Checking in Friday afternoon, cant wait! :beer:


----------



## drtechy (Jun 3, 2009)

It's seriously all I can think about now lol, screw work, when is SOWO getting here lol! I'm checking in on Thursday late afternoon/night


----------



## BugzLife (Nov 20, 2012)

Im a SOWO virgin, do we just park on the street?


----------



## drtechy (Jun 3, 2009)

BugzLife said:


> Im a SOWO virgin, do we just park on the street?
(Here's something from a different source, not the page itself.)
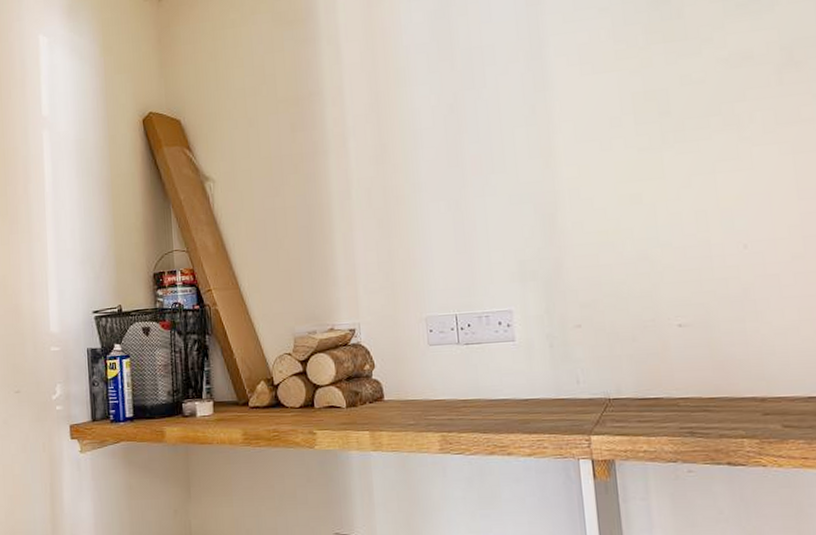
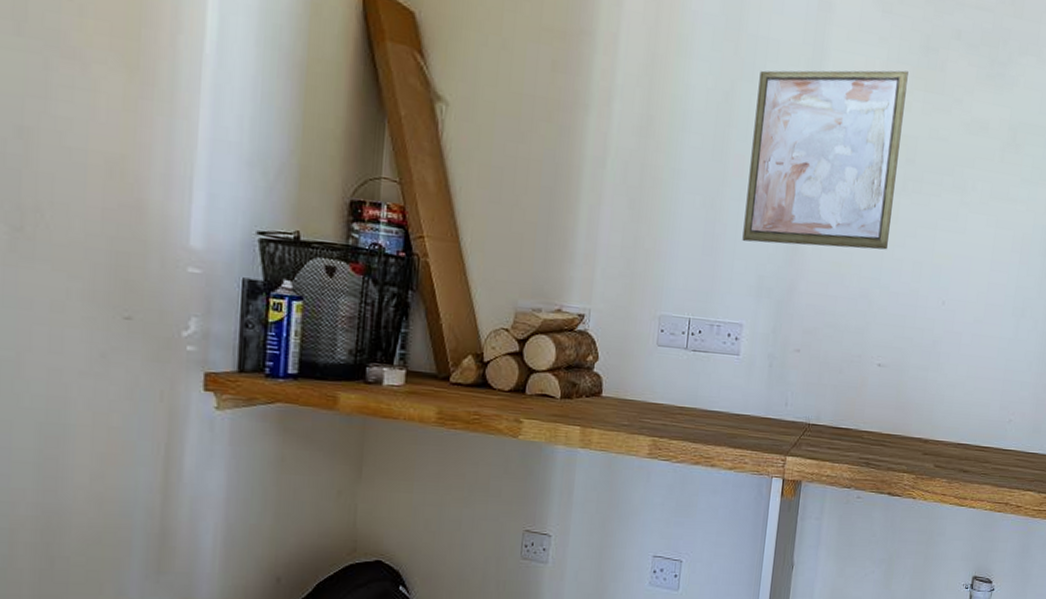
wall art: none [480,30,659,232] -> present [742,70,909,250]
If you plan to show its on the main field, if you're just chilling you'll see, there's parking lots and grassy areas where people park to show off their rides. 

posted using tapatalk


----------



## BugzLife (Nov 20, 2012)

Thanx Doc, Im not showin', Im just goin'....but I will have her bathed and ready for a weekend in the woods! :thumbup:


----------



## BugzLife (Nov 20, 2012)

HOLY SCHNITZEL...this weekend is taking FOREVER to get here! :banghead:


----------



## Rockerchick (May 10, 2005)

drtechy said:


> If you plan to show its on the main field, if you're just chilling you'll see, there's parking lots and grassy areas where people park to show off their rides.
> 
> posted using tapatalk


Things have changed a bit this year. First year they are charging to show...$20 for the main field. $10 to park on the main drag of Edelweiss. There are other parking areas too that are free. 
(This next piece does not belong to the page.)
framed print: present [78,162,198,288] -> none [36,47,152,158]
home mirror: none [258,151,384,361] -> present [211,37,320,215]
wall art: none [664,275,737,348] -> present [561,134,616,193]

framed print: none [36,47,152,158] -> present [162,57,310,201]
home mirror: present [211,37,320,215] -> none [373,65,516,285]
Its my favorite VW show of the year. This will be our 4th year in a row going and I can't wait. Not showing anything this year, but I'm fine with that. Less stress on Saturday! Looking forward to seeing some Beetles


----------



## drtechy (Jun 3, 2009)

Seeing a lot of caravanning pictures online, can't wait to leave tomorrow! 

posted using tapatalk


----------